One of the best known range of jewellery by Exquisite of Solihull was the Souvenir Scottish Jewellery range.

The most popular piece of jewellery in this range were the brooches that were produced over a very long period.

The combination of lucky white heather sprigs and/or purple flower thistles, all tied up with the Exquisite trade mark ribbon or bow was produced in many different styles.

All things Scottish had become very popular by Queen Victoria’s passion for her beloved estate Balmoral, and this popularity continued into the twentieth century

Exquisite made gilt jewellery from 1914,and before moving to Solihull in the fifties was already making souvenirs from their premises in Birmingham’s Jewellery Quarter. Many of these souvenir brooches were sold in Scotland and were widely available in many small souvenir shops. From the number in Birmingham and other places – I think they were also readily available across the rest of the UK.

So far I have counted at least a dozen different styles of the Scottish brooch. One source confirms that three brooches were registered in 1962. These brooches will have “EXQUISITE” and “REG” with the copy right sign on the back. The design numbers were 905225, 905226 and 905227.

However many of the brooches have “EXQUISITE” signed on the back of the brooch only without a copy right mark
Some have Exquisite in script on a flatter plaque with no copy right sign.
You can also find brooches that are unsigned with a riveted pin fastening – denoting an much earlier date probably pre 1950s.

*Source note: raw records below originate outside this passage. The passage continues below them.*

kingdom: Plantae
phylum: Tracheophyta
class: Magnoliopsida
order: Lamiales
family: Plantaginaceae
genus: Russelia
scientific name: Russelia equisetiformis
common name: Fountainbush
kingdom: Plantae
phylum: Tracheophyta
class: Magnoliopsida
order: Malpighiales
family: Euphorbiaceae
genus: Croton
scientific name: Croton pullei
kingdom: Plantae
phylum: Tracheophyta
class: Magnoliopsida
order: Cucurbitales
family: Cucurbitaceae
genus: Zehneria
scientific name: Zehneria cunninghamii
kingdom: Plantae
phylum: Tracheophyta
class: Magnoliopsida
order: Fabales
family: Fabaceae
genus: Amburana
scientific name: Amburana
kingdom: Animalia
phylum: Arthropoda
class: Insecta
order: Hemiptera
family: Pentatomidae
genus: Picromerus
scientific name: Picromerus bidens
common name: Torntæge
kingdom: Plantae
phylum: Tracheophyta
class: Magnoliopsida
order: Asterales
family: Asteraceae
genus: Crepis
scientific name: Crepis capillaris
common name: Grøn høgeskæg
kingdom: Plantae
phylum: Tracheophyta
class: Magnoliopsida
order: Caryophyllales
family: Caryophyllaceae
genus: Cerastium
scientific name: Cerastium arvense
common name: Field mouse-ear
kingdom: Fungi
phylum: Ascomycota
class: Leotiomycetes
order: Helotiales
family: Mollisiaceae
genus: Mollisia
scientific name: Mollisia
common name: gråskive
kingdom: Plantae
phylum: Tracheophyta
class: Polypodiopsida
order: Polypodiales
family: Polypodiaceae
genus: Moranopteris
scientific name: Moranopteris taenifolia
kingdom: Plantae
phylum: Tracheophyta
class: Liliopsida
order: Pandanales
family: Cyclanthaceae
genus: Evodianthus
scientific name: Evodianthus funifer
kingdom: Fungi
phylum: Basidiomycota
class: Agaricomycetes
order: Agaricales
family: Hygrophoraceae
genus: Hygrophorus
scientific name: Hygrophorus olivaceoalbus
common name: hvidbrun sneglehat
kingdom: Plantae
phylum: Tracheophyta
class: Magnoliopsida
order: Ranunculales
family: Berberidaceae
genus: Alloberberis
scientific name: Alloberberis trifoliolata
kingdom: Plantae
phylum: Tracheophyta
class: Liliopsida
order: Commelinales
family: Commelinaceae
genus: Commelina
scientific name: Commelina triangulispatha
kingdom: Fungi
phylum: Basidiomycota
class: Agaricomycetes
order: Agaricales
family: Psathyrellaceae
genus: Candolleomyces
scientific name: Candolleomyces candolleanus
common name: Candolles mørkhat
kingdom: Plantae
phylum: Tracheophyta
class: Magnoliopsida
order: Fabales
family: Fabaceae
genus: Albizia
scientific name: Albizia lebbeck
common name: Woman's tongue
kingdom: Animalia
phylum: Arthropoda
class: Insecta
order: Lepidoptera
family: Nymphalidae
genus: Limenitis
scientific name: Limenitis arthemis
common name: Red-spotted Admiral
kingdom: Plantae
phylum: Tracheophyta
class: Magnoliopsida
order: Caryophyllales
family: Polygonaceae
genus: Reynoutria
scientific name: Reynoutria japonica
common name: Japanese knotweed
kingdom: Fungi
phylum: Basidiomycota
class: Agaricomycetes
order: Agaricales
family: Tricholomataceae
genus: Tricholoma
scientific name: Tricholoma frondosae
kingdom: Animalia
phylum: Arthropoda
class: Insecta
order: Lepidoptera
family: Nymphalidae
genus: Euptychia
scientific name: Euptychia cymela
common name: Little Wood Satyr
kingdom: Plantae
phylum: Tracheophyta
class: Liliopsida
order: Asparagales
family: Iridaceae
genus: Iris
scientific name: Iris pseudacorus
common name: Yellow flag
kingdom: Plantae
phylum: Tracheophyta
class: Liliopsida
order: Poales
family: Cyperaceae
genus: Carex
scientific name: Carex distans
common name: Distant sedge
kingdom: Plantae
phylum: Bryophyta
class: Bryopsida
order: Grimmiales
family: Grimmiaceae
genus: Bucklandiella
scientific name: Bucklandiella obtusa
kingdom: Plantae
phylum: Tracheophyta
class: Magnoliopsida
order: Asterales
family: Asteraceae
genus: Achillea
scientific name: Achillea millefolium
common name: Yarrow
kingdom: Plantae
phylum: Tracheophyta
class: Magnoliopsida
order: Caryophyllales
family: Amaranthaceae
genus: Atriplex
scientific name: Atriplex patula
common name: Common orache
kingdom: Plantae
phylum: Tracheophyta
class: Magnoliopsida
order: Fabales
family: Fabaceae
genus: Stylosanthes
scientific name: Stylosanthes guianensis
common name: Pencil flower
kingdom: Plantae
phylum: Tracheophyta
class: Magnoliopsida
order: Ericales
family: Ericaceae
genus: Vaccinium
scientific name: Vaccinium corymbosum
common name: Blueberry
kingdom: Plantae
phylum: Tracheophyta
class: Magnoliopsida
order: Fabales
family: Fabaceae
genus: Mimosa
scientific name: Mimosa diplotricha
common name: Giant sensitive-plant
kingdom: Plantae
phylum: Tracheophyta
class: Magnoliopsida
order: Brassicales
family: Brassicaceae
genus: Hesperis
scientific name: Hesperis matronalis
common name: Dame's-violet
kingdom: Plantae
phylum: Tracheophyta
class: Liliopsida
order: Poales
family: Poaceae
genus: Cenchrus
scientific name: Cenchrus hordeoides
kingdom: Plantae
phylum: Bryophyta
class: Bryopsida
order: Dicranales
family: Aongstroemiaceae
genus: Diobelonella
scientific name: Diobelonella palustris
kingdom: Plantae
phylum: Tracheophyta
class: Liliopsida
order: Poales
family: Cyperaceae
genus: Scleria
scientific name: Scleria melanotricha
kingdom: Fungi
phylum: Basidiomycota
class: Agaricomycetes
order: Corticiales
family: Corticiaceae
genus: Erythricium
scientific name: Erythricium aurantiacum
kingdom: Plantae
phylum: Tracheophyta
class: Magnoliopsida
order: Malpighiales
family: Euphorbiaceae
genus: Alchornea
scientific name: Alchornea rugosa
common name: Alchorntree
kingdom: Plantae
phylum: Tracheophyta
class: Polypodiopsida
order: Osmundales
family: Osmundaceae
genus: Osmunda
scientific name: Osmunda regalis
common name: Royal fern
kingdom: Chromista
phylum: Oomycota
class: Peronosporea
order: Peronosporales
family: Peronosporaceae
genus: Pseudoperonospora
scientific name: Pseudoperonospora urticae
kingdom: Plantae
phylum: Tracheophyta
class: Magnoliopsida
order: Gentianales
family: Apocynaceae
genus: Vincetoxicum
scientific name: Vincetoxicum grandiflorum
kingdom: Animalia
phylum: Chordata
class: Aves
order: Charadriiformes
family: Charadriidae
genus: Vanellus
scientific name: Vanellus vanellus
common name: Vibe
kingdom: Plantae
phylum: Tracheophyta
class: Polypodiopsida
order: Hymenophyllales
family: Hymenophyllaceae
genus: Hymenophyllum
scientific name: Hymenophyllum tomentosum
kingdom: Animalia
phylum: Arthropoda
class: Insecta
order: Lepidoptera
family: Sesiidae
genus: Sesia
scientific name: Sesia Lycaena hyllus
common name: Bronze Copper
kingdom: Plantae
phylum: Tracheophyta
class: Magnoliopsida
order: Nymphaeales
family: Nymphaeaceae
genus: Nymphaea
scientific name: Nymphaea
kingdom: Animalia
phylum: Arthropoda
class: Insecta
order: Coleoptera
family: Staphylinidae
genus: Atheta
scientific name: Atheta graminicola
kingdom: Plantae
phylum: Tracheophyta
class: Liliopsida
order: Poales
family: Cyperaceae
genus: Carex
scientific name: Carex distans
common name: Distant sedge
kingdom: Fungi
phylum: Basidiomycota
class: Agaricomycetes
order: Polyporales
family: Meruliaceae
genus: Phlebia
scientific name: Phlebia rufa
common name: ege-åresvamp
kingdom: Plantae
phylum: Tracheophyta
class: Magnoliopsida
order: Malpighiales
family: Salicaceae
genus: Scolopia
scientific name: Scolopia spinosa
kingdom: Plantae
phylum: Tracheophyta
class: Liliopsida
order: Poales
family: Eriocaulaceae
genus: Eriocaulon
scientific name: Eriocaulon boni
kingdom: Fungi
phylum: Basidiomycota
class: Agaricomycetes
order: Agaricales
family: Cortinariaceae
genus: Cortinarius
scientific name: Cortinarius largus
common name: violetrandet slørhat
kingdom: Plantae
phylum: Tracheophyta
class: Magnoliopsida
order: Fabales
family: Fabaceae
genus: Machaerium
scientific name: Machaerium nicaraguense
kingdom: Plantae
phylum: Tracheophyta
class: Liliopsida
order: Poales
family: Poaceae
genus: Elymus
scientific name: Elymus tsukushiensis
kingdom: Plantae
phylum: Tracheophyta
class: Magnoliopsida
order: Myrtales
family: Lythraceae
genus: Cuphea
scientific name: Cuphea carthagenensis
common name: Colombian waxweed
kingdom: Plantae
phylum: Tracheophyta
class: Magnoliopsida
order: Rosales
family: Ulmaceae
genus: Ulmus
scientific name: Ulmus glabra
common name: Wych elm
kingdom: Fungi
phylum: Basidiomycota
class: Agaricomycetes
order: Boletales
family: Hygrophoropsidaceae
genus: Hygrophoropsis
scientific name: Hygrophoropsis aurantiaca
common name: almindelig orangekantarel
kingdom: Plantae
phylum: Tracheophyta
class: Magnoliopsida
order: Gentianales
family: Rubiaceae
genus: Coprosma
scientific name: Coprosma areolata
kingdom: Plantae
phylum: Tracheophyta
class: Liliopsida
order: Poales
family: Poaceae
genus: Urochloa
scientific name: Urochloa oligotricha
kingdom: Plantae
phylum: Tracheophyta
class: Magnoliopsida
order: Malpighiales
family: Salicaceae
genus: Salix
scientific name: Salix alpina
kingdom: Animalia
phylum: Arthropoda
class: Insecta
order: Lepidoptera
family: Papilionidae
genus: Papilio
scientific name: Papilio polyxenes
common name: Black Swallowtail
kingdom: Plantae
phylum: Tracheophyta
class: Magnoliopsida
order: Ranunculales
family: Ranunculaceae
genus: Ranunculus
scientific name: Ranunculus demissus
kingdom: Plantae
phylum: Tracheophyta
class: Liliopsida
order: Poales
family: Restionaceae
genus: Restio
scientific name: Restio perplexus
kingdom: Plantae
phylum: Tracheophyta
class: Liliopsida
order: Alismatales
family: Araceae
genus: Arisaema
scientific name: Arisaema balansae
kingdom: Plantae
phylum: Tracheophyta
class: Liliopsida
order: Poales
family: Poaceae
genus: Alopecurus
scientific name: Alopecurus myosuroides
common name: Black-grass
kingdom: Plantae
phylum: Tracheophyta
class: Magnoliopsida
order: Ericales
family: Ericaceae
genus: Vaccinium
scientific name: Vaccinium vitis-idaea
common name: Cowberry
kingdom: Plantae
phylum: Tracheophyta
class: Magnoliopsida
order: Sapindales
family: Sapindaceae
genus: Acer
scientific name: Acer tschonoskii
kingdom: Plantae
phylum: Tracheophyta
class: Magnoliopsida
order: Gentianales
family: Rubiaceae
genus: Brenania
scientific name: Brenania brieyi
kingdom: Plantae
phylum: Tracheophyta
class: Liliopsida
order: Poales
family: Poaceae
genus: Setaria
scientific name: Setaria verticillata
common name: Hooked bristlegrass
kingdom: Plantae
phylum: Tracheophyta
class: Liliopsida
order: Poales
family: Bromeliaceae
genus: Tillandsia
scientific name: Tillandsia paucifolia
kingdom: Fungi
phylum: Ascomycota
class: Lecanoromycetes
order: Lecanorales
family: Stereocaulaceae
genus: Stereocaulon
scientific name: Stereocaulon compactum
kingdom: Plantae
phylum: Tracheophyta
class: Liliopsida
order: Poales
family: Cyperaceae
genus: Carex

Early brooches are also different in that the pin is in a gilt or gold metal. Where as the later brooches, the pin is the same colour as the brooch (silver) Also differences in the manufacturing processes can be seen. Earlier brooches were cast on a much flatter plate than later brooches, which have a more rounder and sharper shape to the back

More research is still needed to confirm dating and reg numbers to designs.

The brooches were all hand enamelled and so not only can many different designs be collected but each will have a slight difference in colour. Some of the brooches have amethyst purple coloured faceted glass stones. Again some of these stones are a very pale pink ranging to dark purple in colour

The brooches differ by the way the ribbon is wrapped around them and the number of sprigs of lucky white heather. Brooches are also available in a basket design, which are slightly rarer than the floral bunches.

When I am discussing the Scottish brooch range I am only referring to the ones that are enamelled and have heather or thistles, with or without purple glass stones in silver or gold tone metal.

Exquisite also produced a range of Scottish themed jewellery very similar to “Miracle” jewellery with faux stones such as turquoise and agate which look quite different. These were produced by Exquisite during the late sixties to seventies when the rise in Miracle’s popularity started to impact on their sales, and with the cheap imports into the UK of jewellery. Ultimately combined to the demise of their Exquisite range.

Vintage jewellery from Exquisite is easy to collect and very rewarding, as they produced some beautiful and traditional pieces for over 60 years.